***** Source document *****

Sony has been selling e-readers since 2006 and only saw 300,000 units being sold until 2008. Everything changed when Amazon got into the eBook and e-reader market and the industry took notice. This increased the visibility of the Sony brand and they sold 800,000 units in 2010, just before the market peaked in 2011.
Sony has seen diminished sales since their peak and they have been on the downward trend ever since. In 2011, Sony accounted for 28% of all e-readers sold in Canada. In 2012, its presence diminished to 18% and in 2013 dropped down to 12%. Last year proved to be the beginning of the end for Sony, as they abandoned the USA market and instead are focusing on Canada, UK, Europe and Australia.
A few weeks ago Sony announced that they were closing down their Reader Store and all books would be transferred over to Kobo. All future e-readers, phones and tablets sold in North America would have the Kobo app loaded on it and Sony would cut a piece of commission for every title sold. Kobo is also paying Sony a licensing fee to have their bookstore replace the one that Sony has been running for a very long time.
Can Sony be saved? They have the financial resources to make it happen, here is my plan to save the Reader Store and bring their e-Readers back into prominence.
Saving the Reader Store
The Sony Reader Store has been operating for a very long time. It wasn’t really a viable bookstore until 2008 when they abandoned their proprietary LRF format and switched to EPUB. This attracted publishers and self-publishing platforms such as Smashwords to easily contribute content in a universally accepted format.
The Reader Store really expanded their reach in the last three years when it expanded into UK, Japan, Germany, Austria, Canada, and Australia, and opened up shop in France, Italy, and Spain in 2012. They have great market position in countries where the digital book selling market is not absolutely corner-stoned.
Natascha Helbig is the director of the Sony Reader Store in the US and Canada. She was instrumental in solidifying publisher relations and launching their book club, book discovery tools, and infographs. When the bookstore first started rolling out these features, she told me in an exclusive interview, “We always look for new and exciting ways for our customers to discover new books and authors, and to learn more about the authors they love. The Sony Readers Book Club was a great experience which brought us closer together with our customers and allowed us to all participate in a reading experience together. We had hundreds of applications for the club and our online chats generated millions of impressions. The book club was a great way to discover new authors and titles and facilitate lively discussions amongst our customers and authors, and those are themes you will continue to see at Reader Store.”

*****

● What needs to be done:
Condense the paragraph beginning "Sony has seen diminished sales" from the article above on Sony's e-readers into a short bulleted list that keeps its main facts.

***** Supplied information *****

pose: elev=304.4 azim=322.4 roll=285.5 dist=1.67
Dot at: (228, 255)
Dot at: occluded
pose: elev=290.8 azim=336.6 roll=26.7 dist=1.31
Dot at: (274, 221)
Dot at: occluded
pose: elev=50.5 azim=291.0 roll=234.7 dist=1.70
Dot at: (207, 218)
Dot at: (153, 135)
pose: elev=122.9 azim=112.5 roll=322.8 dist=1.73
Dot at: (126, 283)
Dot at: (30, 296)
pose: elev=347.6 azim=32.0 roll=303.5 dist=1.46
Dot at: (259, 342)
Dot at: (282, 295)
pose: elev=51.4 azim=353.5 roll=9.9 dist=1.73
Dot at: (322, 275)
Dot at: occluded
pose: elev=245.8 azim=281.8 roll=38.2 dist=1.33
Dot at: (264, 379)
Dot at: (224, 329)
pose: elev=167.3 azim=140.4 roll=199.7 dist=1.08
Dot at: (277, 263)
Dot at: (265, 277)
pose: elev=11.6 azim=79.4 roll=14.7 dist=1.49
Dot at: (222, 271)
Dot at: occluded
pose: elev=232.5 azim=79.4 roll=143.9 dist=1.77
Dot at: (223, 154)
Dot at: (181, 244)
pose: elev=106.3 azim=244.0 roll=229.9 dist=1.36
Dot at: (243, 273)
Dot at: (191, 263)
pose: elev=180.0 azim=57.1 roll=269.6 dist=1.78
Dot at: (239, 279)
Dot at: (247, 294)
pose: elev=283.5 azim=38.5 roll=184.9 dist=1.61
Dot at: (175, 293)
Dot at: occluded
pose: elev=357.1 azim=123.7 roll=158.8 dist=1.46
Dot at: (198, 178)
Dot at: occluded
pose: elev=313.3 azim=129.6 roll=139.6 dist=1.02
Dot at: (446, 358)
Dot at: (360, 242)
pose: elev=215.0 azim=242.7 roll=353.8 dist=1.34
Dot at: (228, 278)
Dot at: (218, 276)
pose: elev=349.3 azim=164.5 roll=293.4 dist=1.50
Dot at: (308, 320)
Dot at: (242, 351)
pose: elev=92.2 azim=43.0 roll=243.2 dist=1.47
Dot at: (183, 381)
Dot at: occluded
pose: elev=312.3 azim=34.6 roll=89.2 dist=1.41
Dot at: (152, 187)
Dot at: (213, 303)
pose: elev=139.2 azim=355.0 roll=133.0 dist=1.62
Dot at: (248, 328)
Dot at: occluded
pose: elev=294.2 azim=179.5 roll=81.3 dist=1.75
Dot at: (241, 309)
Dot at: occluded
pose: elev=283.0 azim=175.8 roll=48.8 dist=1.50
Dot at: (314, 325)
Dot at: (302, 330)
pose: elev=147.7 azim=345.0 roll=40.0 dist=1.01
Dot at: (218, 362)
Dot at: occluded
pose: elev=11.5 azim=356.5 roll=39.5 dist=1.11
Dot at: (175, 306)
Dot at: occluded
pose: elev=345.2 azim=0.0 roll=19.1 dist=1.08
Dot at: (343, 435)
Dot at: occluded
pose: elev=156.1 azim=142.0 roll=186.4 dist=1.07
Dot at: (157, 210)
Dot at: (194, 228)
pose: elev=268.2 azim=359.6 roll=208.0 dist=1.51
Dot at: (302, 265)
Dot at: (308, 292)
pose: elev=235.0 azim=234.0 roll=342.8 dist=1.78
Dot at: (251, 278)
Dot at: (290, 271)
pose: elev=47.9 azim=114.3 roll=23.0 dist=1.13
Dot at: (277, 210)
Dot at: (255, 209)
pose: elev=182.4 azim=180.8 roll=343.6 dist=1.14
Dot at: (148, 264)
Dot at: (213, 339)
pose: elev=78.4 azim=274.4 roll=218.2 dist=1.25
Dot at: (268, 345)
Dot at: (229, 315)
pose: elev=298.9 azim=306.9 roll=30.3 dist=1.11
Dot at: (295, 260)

*****

● Task output:
- Sony's sales have declined steadily since their peak.
- Sony's share of e-readers sold in Canada fell from 28% in 2011 to 18% in 2012 and 12% in 2013.
- Last year Sony left the USA market to focus on Canada, the UK, Europe and Australia.